*ACTION ITEM:*
Format the part of the listing that starts with the line containing "At how many" and runs to the end of the listing as a Markdown table with the columns n and Line, where n gives the row number and Line holds the text of each line, skipping blank lines. Leave the pictures out of the table.

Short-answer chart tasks
-- Opening Marker --

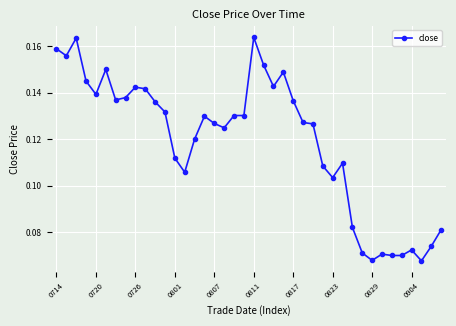

How many values are between 0 and 1?

40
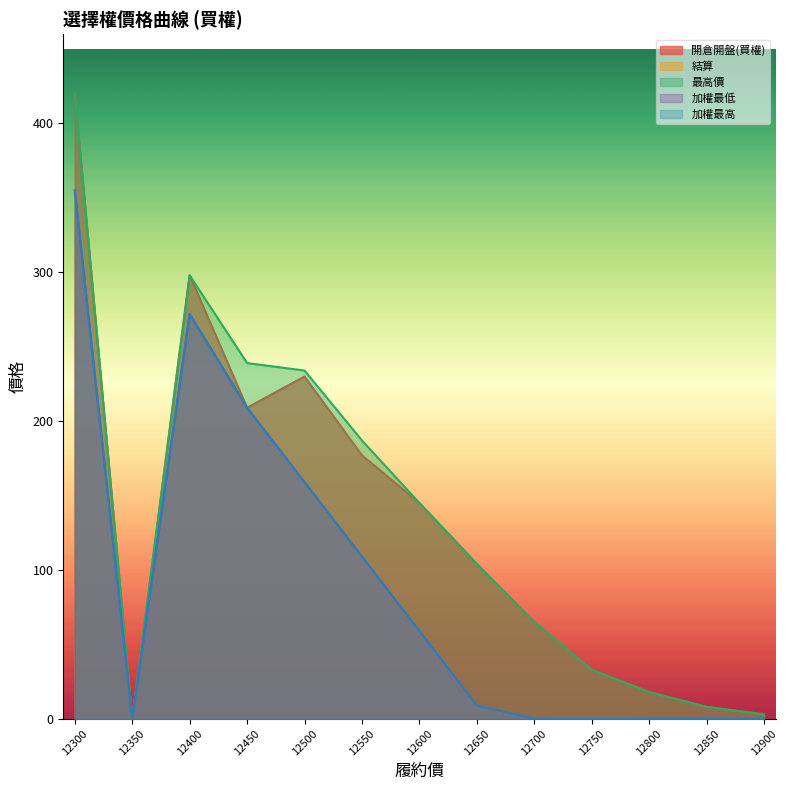

At how many categories does at least one series exceed 368?

1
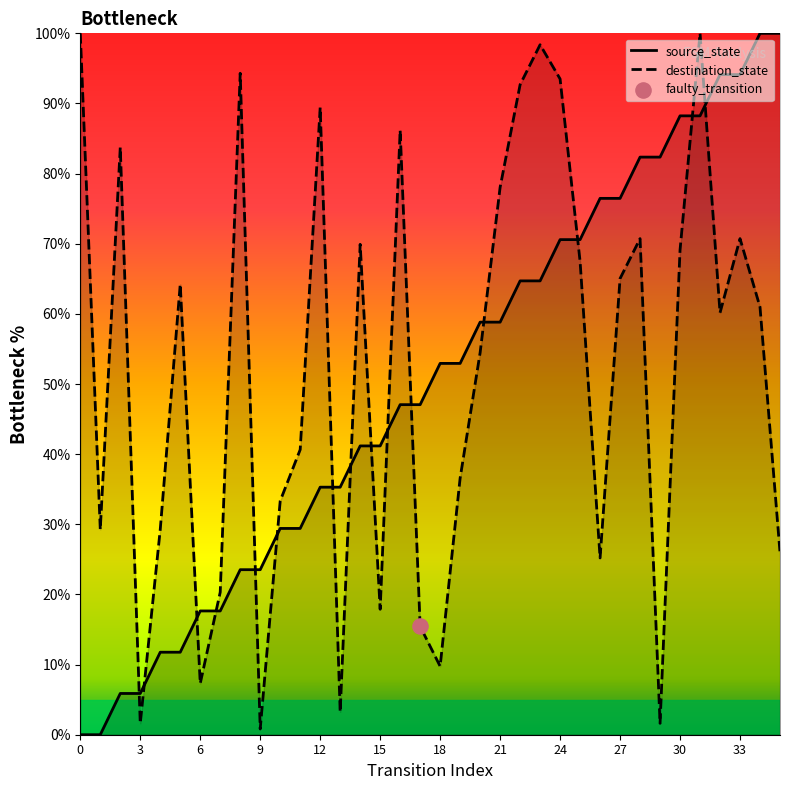

Is the value of source_state at 22 greater than the value of destination_state at 13?

Yes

-- Closing Marker --

*SOLUTION BELOW:*
| n | Line |
|---|---|
| 1 | At how many categories does at least one series exceed 368? |
| 2 | 1 |
| 3 | Is the value of source_state at 22 greater than the value of destination_state at 13? |
| 4 | Yes |